*** Entries provided ***

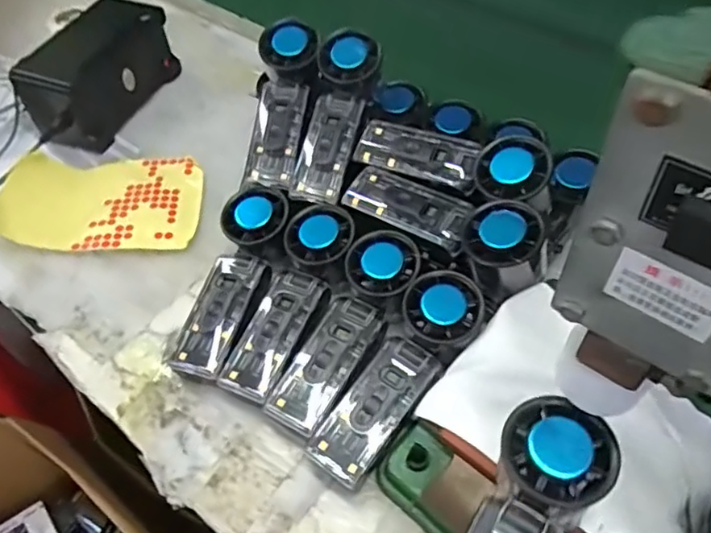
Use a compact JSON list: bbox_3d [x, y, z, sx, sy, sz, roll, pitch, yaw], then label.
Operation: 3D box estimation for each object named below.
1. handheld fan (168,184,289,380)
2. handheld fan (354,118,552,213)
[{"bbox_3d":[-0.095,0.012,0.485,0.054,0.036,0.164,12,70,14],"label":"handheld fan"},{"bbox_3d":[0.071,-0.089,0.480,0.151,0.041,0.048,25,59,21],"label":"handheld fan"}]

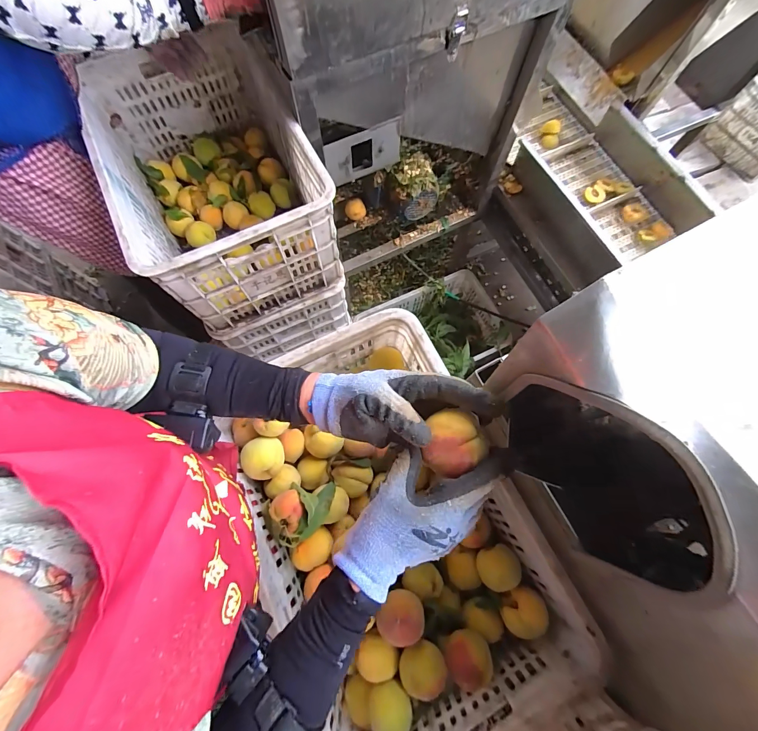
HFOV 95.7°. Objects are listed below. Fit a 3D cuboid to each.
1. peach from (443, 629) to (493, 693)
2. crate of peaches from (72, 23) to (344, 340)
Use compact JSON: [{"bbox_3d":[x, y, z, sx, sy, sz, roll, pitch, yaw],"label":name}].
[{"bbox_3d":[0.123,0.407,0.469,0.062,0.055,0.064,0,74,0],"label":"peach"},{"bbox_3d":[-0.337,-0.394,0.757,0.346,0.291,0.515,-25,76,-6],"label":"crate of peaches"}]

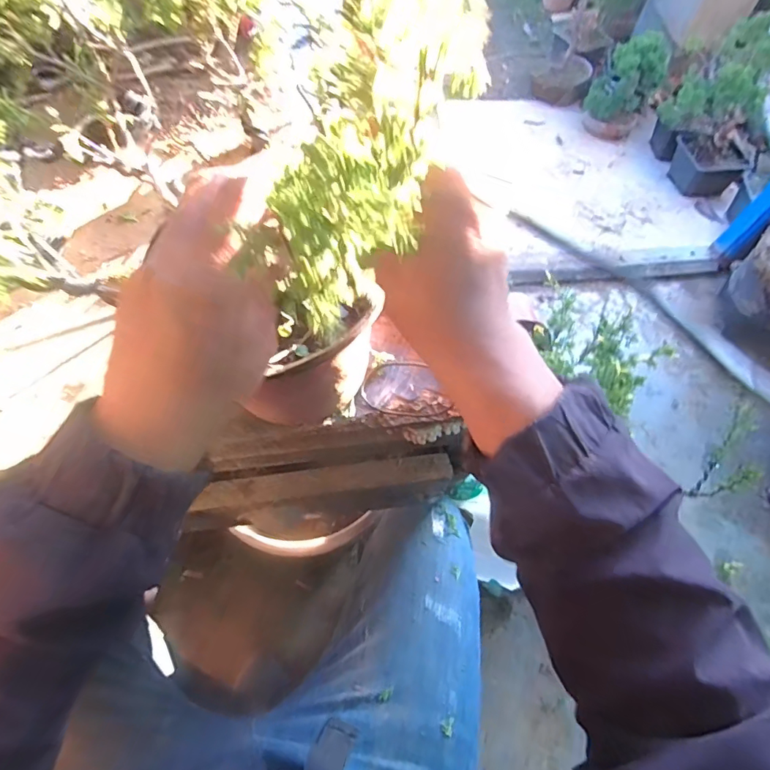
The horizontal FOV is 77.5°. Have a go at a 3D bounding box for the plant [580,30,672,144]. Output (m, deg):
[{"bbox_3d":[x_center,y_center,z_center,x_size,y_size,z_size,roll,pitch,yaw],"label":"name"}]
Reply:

*** End of Entries provided ***

What is needed
Starting with the line that contains "The horizontal FOV", write out each line through the end of the listing, exactly as it appears, and include nothing else.

Solution to this problem
The horizontal FOV is 77.5°. Have a go at a 3D bounding box for the plant [580,30,672,144]. Output (m, deg):
[{"bbox_3d":[x_center,y_center,z_center,x_size,y_size,z_size,roll,pitch,yaw],"label":"name"}]
Reply:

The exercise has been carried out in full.